Consider the listing below. Extract exactly the lines from the line containing "of unremarkable human" to the line containing "staining of liver", both included.
Top of RECORD SET
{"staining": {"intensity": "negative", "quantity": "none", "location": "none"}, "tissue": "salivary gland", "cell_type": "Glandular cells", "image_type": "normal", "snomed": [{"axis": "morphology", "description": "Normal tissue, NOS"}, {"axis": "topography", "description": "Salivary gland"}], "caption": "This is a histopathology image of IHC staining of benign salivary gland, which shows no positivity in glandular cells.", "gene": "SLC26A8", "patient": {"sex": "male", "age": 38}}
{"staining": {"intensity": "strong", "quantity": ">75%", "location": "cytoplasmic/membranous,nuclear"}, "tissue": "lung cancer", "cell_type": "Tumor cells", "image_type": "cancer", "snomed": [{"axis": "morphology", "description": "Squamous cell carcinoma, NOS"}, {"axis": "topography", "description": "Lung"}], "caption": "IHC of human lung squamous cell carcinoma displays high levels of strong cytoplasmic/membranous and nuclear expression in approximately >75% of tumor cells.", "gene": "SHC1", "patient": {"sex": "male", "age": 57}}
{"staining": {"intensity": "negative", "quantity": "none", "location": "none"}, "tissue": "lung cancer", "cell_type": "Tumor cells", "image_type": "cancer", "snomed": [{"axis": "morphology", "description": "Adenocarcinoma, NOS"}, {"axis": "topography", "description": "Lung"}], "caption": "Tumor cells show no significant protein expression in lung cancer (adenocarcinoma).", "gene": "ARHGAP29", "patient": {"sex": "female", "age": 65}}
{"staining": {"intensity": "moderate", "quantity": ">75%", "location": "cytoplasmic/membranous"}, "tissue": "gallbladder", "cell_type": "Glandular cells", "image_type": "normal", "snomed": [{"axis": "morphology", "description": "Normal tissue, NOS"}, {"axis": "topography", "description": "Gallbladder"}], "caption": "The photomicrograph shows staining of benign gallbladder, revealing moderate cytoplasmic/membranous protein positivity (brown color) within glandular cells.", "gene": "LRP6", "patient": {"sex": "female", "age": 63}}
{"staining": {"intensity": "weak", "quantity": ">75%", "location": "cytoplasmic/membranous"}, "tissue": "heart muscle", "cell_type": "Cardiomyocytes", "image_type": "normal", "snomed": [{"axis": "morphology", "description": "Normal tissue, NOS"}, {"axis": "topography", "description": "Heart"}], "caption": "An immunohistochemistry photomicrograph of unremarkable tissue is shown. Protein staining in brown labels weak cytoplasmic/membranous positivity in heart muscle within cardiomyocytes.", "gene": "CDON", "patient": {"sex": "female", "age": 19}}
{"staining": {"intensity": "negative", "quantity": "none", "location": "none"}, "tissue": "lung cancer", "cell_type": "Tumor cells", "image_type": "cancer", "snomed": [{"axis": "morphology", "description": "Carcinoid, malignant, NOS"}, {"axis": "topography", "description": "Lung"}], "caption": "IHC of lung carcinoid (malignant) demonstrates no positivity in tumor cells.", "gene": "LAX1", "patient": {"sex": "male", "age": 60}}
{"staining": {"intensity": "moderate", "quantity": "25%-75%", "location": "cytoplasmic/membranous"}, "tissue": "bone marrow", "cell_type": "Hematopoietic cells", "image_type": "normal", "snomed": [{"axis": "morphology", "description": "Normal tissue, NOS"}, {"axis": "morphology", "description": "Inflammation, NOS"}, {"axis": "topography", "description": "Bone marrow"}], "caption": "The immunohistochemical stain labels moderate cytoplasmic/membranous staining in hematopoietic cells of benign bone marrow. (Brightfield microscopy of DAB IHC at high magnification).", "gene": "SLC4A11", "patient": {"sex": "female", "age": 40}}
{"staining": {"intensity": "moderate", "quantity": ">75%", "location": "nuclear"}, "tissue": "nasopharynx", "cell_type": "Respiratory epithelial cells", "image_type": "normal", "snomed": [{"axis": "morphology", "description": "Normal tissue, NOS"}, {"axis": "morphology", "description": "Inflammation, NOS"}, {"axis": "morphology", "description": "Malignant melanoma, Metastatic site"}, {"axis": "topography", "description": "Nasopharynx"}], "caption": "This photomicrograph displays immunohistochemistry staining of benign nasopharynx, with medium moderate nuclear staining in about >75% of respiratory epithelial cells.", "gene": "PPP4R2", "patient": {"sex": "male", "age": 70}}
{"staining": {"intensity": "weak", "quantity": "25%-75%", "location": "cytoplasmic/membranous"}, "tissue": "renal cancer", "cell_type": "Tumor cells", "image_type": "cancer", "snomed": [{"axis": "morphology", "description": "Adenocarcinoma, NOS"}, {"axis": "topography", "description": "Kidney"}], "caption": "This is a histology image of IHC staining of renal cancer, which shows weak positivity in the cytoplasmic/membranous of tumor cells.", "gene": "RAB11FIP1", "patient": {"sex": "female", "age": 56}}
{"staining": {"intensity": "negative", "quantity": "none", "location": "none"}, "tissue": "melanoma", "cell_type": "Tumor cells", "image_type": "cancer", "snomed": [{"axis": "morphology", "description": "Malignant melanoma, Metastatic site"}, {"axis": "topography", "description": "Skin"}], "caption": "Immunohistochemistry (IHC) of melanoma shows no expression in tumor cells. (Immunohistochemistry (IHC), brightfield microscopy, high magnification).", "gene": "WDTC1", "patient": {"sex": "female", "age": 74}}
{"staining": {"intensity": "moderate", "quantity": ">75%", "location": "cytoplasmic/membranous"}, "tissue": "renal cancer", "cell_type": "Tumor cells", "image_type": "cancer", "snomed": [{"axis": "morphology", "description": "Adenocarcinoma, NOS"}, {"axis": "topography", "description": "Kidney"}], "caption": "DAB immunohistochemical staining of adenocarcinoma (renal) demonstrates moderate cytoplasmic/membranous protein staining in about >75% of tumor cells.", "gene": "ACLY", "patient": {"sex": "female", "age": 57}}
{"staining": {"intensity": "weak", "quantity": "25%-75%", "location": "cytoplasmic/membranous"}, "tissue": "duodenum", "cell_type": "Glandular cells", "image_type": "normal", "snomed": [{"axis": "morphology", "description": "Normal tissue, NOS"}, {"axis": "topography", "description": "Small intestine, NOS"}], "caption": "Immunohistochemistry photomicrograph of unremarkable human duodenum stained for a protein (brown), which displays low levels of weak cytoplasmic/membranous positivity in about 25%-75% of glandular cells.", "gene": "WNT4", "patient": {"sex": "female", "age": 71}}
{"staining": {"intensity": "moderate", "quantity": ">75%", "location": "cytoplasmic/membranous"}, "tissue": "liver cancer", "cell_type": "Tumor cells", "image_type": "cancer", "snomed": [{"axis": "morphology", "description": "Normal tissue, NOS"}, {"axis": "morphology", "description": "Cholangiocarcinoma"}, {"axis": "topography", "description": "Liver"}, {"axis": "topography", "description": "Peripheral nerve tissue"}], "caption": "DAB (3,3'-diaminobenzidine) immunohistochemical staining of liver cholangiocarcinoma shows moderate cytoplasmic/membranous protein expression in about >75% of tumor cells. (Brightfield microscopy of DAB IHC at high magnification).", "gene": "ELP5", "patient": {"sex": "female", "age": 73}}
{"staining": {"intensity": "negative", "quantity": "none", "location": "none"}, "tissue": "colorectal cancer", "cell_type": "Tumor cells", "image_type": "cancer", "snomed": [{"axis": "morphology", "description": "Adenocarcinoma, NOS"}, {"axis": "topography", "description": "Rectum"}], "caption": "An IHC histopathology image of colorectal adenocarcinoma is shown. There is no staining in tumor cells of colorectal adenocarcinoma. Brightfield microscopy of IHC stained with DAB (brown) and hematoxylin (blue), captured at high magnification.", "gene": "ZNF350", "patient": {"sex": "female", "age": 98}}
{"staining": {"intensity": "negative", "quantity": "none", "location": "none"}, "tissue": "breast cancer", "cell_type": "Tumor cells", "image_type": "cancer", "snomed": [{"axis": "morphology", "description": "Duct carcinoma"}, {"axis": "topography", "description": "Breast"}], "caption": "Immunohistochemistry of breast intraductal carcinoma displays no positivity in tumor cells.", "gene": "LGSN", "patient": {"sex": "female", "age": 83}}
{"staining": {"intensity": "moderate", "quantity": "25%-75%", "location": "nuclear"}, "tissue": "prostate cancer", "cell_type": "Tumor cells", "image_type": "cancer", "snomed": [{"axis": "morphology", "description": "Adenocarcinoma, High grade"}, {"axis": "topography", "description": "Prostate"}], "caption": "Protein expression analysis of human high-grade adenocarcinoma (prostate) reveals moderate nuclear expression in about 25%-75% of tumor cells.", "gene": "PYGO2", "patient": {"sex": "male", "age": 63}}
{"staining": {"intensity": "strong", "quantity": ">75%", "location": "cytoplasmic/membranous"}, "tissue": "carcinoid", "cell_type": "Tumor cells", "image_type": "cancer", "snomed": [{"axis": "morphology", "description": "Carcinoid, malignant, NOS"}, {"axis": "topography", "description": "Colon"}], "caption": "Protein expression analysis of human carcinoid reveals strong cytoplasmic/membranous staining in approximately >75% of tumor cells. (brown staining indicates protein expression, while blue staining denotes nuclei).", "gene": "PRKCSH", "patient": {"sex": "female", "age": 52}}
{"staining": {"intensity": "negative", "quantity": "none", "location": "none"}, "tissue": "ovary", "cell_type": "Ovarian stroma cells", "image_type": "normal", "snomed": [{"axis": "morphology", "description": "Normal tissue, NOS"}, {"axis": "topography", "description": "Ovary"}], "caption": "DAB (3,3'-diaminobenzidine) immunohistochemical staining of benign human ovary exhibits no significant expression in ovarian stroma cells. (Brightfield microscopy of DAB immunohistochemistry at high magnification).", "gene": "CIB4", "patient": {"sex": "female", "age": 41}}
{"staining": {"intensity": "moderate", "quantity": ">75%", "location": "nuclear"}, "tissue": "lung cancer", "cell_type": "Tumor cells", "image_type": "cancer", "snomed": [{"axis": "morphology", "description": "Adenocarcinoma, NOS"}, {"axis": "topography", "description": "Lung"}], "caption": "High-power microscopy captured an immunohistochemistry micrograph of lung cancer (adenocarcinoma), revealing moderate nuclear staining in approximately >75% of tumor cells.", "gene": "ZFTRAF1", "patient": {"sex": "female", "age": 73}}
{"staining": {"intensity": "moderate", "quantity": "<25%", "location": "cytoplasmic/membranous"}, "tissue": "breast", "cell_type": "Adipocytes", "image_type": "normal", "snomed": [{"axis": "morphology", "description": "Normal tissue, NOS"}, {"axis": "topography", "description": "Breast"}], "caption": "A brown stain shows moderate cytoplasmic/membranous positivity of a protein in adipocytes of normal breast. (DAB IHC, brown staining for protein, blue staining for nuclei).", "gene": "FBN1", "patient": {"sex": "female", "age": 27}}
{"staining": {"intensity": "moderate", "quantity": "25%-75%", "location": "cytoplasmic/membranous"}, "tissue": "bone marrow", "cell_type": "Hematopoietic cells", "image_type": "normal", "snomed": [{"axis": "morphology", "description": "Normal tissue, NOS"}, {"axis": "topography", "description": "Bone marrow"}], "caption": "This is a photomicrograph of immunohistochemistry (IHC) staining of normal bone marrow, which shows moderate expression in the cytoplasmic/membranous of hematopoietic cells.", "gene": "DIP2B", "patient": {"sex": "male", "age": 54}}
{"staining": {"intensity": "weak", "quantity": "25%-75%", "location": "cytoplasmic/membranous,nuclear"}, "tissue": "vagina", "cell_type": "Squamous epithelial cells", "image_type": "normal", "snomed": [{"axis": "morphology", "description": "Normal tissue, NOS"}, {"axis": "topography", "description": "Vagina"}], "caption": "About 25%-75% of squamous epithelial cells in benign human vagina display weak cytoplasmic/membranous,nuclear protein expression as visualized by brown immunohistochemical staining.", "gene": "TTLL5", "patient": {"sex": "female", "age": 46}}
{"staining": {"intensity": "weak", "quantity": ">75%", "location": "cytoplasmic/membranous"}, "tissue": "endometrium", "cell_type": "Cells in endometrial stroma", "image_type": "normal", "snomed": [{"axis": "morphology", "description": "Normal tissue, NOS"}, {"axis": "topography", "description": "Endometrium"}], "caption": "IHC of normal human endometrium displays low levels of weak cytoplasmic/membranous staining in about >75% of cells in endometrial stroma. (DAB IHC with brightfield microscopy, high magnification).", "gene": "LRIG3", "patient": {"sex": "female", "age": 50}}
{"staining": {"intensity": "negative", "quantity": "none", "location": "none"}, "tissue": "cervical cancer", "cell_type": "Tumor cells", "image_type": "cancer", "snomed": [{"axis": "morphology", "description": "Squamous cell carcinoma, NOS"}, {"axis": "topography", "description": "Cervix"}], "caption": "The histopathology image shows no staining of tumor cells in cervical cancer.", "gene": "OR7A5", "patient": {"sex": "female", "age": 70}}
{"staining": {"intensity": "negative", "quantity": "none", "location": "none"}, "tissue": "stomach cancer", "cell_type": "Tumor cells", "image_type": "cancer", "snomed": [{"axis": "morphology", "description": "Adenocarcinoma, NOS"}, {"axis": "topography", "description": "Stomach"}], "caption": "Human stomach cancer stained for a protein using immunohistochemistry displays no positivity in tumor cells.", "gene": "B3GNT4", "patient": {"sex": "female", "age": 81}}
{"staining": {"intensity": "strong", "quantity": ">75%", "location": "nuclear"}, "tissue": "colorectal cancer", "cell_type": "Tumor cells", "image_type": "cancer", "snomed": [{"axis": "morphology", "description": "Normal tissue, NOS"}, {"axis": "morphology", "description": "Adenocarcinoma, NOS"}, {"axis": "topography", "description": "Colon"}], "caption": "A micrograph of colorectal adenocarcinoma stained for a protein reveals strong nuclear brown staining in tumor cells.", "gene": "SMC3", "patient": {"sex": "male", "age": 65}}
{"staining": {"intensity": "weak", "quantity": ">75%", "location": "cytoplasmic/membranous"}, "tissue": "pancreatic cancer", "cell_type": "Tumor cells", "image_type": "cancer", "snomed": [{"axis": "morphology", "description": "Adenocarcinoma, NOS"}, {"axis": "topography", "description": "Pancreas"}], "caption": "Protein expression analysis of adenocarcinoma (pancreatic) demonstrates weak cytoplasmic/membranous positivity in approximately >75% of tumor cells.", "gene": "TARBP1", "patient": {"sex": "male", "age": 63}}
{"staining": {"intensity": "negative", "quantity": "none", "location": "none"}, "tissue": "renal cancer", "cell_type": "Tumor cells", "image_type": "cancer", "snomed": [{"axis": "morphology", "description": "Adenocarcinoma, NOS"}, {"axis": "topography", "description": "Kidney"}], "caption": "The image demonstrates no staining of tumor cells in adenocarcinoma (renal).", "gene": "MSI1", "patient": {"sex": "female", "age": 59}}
Bottom of RECORD SET
→ **SOLUTION FOR THIS EXERCISE**
{"staining": {"intensity": "weak", "quantity": "25%-75%", "location": "cytoplasmic/membranous"}, "tissue": "duodenum", "cell_type": "Glandular cells", "image_type": "normal", "snomed": [{"axis": "morphology", "description": "Normal tissue, NOS"}, {"axis": "topography", "description": "Small intestine, NOS"}], "caption": "Immunohistochemistry photomicrograph of unremarkable human duodenum stained for a protein (brown), which displays low levels of weak cytoplasmic/membranous positivity in about 25%-75% of glandular cells.", "gene": "WNT4", "patient": {"sex": "female", "age": 71}}
{"staining": {"intensity": "moderate", "quantity": ">75%", "location": "cytoplasmic/membranous"}, "tissue": "liver cancer", "cell_type": "Tumor cells", "image_type": "cancer", "snomed": [{"axis": "morphology", "description": "Normal tissue, NOS"}, {"axis": "morphology", "description": "Cholangiocarcinoma"}, {"axis": "topography", "description": "Liver"}, {"axis": "topography", "description": "Peripheral nerve tissue"}], "caption": "DAB (3,3'-diaminobenzidine) immunohistochemical staining of liver cholangiocarcinoma shows moderate cytoplasmic/membranous protein expression in about >75% of tumor cells. (Brightfield microscopy of DAB IHC at high magnification).", "gene": "ELP5", "patient": {"sex": "female", "age": 73}}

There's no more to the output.